Repitámoslo, ni siquiera es un romántico convencido. Desprecia su romanticismo y lo combate en su fuero interno con tanto rigor, que sólo logra convertirlo en incurable. Quienes a él se parecen son, de hecho, una amenaza palpable para la civilización; su fuerza e importancia resultan tan grandes, que no se les puede dejar de lado como algo baladí, son en exceso antojadizos para abrumarlos con una situación de responsabilidad, están demasiado seguros de sí mismos para intimidarlos y, al mismo tiempo, dudan demasiado de su valía para transformarse en héroes.

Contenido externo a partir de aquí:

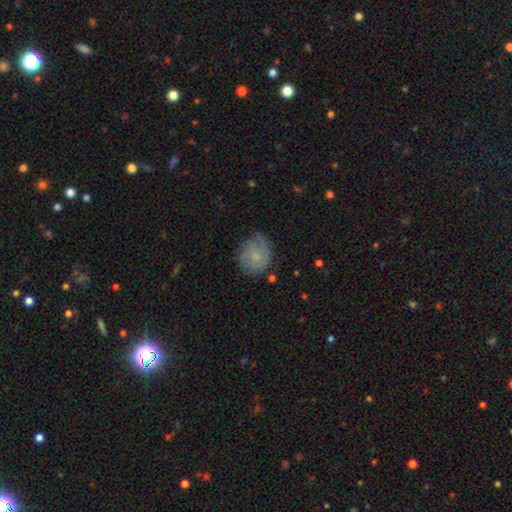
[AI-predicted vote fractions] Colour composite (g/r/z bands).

Lo único original—si lo es—de que puedo acusar a Lawrence—si es una culpa—consiste en esto: tiene un círculo de amigos enormemente amplio, desde vagabundos a monarcas reinantes y mariscales del Aire, cada uno en un comportamiento estanco, lejos uno de otro. Con cada uno muestra una faceta de su carácter que reserva para él y que mantiene con consistencia. A cada amigo revela una parte de sí mismo, sólo una parte: nunca confunde los personajes. Por tanto, hay millares de Lawrence, que responden a una sola faceta del cristal lawrenciano. Y él mismo no tiene noción de si ese cristal es incoloro y las facetas sólo reflejan el carácter de los amigos que las miran. Carece de amistades íntimas a las que pueda revelar la totalidad. El resultado de esta dispersión—no conquista amigos al azar, sino los escoge, y representan distintos campos del arte, vida, ciencia y estudio (siente ternura especial por los delincuentes)—es que todos, en un afán posesivo, intentan acapararle, convencidos de que sólo él conoce al Lawrence verdadero, con el efecto de que sienten celos cómicos cuando coinciden en un sitio. Tal vez ello se deba en parte a que Lawrence es alguien de quien cuesta menos sentir que hablar. No es posible definirle de palabra—confieso sin rubor mi fracaso al intentarlo—, por su variedad, por no poseer este o aquel rasgo o talante del que se pueda dar fe. Así, pues, sus amigos se molestan con todas las descripciones que de él se dan y no ofrecen una propia a cambio que justifique su resentimiento. De ahí, probablemente, su reserva posesiva.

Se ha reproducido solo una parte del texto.